According to research from The Diffusion Group US cable networks are becoming much more active in regards to online video distribution strategies, even at the cost of straining relationships with their Pay-TV platform partners.
“Cable networks have libraries filled with high-demand video content, but in many cases the content can only be enjoyed via Pay-TV outlets such as cable, satellite, and telco-TV operators. Such is the nature of the licensing agreements now in place,” notes Colin Dixon, senior partner and director of TDG’s broadband media practice. “It is important that, as these carriage agreements are renegotiated, content studios assert their right to establish a credible branded video presence in these emerging conduits, independent of traditional TV operators.”
Dixon notes that, given the amount of money content networks generate from licensing content to Pay-TV operators, they have been reluctant to push too hard for risk of upsetting this long-standing and mutually beneficial relationship. However, new technologies and shifting consumer behaviour are causing content purveyors to re-evaluate the importance of these relationships.

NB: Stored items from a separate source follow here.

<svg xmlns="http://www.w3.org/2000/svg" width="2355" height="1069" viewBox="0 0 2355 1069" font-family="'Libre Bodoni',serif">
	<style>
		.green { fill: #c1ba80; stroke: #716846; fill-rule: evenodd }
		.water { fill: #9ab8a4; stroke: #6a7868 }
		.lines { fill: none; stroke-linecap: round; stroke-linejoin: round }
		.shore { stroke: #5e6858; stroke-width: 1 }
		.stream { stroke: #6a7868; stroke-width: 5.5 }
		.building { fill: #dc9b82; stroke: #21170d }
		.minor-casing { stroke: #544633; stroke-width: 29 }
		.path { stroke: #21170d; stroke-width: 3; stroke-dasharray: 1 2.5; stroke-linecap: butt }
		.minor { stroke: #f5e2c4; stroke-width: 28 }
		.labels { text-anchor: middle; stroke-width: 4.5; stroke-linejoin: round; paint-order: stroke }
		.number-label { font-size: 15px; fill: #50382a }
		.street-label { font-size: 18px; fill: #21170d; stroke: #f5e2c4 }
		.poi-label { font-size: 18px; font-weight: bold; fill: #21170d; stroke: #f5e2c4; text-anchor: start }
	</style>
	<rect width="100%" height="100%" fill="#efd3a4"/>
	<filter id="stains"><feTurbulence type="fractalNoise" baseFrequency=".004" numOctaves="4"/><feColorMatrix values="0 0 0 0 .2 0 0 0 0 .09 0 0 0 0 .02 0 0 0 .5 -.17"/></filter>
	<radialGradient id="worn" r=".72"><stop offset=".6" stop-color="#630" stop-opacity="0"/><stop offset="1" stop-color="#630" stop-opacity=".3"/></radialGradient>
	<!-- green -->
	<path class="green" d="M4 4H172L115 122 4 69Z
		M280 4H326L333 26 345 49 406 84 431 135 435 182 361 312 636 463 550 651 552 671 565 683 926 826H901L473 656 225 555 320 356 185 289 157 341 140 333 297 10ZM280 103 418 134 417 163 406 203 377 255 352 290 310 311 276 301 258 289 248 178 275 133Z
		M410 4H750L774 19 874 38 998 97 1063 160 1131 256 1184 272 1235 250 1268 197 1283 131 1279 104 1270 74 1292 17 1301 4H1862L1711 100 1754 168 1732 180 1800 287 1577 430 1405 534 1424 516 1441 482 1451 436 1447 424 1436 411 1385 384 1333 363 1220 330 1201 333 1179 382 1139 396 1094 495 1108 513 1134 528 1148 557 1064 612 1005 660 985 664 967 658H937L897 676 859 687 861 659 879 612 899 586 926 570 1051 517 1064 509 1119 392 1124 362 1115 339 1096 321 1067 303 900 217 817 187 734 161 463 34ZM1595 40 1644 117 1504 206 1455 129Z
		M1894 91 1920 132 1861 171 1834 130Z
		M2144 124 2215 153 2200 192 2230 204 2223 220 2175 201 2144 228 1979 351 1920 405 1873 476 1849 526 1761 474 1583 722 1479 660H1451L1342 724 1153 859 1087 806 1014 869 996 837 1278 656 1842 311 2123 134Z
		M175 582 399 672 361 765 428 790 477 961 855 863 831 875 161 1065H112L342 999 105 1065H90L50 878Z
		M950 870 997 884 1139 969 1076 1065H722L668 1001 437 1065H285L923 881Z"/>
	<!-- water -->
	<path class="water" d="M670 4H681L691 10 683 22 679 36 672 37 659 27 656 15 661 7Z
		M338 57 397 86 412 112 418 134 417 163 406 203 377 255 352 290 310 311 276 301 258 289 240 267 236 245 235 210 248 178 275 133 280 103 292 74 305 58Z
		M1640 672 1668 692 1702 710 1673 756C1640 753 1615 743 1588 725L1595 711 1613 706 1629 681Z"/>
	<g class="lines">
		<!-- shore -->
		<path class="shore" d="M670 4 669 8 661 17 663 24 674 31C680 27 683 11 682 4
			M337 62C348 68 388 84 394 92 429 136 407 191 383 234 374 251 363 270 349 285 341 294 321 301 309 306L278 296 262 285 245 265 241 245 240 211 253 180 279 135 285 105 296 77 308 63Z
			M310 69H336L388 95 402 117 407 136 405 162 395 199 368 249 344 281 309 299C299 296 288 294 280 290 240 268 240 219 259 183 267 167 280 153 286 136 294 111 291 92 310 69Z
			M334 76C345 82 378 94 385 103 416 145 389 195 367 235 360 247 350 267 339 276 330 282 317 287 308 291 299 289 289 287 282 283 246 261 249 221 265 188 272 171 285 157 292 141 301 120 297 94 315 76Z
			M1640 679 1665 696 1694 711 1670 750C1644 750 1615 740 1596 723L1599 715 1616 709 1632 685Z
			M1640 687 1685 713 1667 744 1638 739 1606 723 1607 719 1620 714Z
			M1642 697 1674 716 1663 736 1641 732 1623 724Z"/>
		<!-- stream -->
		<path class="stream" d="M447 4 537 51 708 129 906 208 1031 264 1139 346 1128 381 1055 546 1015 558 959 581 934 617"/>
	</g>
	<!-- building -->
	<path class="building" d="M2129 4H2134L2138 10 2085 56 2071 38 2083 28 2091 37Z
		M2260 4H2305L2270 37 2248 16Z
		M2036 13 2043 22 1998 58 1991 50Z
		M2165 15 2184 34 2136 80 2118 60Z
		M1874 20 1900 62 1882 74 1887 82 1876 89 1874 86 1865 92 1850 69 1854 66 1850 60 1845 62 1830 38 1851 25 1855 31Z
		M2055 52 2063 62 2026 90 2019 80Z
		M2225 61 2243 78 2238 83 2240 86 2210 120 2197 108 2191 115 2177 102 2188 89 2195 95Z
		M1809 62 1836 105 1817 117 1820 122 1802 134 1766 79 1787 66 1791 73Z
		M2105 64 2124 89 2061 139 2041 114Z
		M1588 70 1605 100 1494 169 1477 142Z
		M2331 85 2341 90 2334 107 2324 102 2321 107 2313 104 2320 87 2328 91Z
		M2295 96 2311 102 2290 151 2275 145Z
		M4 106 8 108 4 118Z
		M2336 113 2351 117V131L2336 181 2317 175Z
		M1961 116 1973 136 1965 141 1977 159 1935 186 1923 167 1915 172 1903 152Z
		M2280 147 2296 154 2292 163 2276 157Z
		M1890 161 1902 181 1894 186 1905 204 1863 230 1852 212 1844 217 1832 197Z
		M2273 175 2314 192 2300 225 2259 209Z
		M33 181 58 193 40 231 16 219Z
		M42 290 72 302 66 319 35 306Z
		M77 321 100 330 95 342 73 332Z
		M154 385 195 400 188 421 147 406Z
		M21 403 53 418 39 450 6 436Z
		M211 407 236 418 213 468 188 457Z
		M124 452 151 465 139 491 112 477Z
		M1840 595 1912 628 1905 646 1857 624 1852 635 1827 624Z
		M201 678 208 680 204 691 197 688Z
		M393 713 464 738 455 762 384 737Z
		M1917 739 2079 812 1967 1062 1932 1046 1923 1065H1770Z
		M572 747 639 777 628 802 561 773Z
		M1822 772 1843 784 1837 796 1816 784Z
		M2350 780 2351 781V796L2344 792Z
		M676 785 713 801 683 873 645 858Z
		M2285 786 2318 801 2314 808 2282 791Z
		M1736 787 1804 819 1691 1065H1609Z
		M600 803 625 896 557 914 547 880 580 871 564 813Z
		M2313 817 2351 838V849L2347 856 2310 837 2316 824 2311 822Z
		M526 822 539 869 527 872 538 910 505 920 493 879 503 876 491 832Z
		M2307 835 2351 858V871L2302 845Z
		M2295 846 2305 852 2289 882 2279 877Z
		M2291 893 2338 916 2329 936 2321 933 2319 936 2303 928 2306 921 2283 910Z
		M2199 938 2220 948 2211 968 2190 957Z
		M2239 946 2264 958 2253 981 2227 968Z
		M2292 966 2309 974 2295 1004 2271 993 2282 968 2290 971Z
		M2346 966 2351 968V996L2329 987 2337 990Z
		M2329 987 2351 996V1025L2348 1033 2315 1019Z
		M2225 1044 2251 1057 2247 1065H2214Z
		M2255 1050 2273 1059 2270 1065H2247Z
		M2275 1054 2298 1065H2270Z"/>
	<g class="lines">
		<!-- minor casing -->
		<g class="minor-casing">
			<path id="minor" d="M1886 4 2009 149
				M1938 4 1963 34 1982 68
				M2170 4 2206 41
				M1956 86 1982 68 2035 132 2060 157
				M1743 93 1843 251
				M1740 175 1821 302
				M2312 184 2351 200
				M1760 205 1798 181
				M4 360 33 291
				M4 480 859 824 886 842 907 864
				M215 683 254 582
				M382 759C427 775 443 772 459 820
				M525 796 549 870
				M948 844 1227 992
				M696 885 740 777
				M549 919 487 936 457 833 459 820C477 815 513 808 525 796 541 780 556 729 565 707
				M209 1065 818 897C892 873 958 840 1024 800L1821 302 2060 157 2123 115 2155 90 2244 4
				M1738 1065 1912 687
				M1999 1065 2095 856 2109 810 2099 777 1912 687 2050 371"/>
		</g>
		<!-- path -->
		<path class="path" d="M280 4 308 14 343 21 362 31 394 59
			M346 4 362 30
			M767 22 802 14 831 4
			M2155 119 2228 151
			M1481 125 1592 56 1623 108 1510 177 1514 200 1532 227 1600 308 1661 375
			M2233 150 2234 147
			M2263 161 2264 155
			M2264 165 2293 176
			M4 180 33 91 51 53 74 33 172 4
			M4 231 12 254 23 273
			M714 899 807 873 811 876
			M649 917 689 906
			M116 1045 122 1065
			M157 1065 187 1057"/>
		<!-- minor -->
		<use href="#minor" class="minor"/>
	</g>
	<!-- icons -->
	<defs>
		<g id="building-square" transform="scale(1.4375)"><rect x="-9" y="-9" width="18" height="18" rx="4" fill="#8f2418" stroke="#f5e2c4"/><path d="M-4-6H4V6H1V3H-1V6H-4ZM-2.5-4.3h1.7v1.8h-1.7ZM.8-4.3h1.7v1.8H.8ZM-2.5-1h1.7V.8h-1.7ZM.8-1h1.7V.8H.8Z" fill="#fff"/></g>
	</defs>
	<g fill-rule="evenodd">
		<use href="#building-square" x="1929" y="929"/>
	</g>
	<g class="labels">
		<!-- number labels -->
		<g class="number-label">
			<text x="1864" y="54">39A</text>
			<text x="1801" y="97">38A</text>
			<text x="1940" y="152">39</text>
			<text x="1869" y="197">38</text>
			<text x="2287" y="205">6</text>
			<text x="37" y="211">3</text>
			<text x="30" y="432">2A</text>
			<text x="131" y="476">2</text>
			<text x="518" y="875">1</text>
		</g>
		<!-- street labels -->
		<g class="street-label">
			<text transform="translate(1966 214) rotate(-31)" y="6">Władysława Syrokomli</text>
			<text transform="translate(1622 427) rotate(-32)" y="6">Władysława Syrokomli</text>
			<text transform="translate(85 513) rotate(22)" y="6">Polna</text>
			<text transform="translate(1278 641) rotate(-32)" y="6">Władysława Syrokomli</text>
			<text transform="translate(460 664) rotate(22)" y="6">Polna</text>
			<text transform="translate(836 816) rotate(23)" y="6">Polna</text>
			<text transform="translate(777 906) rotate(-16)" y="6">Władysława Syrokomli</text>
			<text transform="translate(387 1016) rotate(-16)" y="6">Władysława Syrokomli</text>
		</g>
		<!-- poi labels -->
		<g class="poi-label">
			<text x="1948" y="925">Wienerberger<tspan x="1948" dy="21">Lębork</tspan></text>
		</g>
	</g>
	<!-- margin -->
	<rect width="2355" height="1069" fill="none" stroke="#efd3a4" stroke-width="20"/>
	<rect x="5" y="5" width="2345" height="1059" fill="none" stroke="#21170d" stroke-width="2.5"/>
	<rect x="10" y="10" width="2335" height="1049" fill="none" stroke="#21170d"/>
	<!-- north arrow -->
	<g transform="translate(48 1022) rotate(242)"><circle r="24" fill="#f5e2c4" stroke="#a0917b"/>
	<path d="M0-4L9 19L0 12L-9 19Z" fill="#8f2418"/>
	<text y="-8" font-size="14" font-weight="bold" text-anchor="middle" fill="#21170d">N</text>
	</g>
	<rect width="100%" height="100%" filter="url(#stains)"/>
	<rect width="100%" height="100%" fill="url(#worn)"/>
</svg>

But Pay-TV operators are not resting on their laurels. As report author and contributing analyst with TDG, Pam Allison, notes, “Powerful Pay-TV operators such as Comcast and Time Warner Cable are launching initiatives such as ‘TV Everywhere’ for several reasons, one of which is to offer cable content online to operator-owned portals that can only be accessed by their Pay-TV subscribers. At the same time, powerful TV brands such as ESPN and MTV have no problem ruffling the feathers of these incumbent operators. Many major content developers are creating their own online video outlets and partnering with other online aggregators for distribution. The tension between content owners and distributors is mounting.”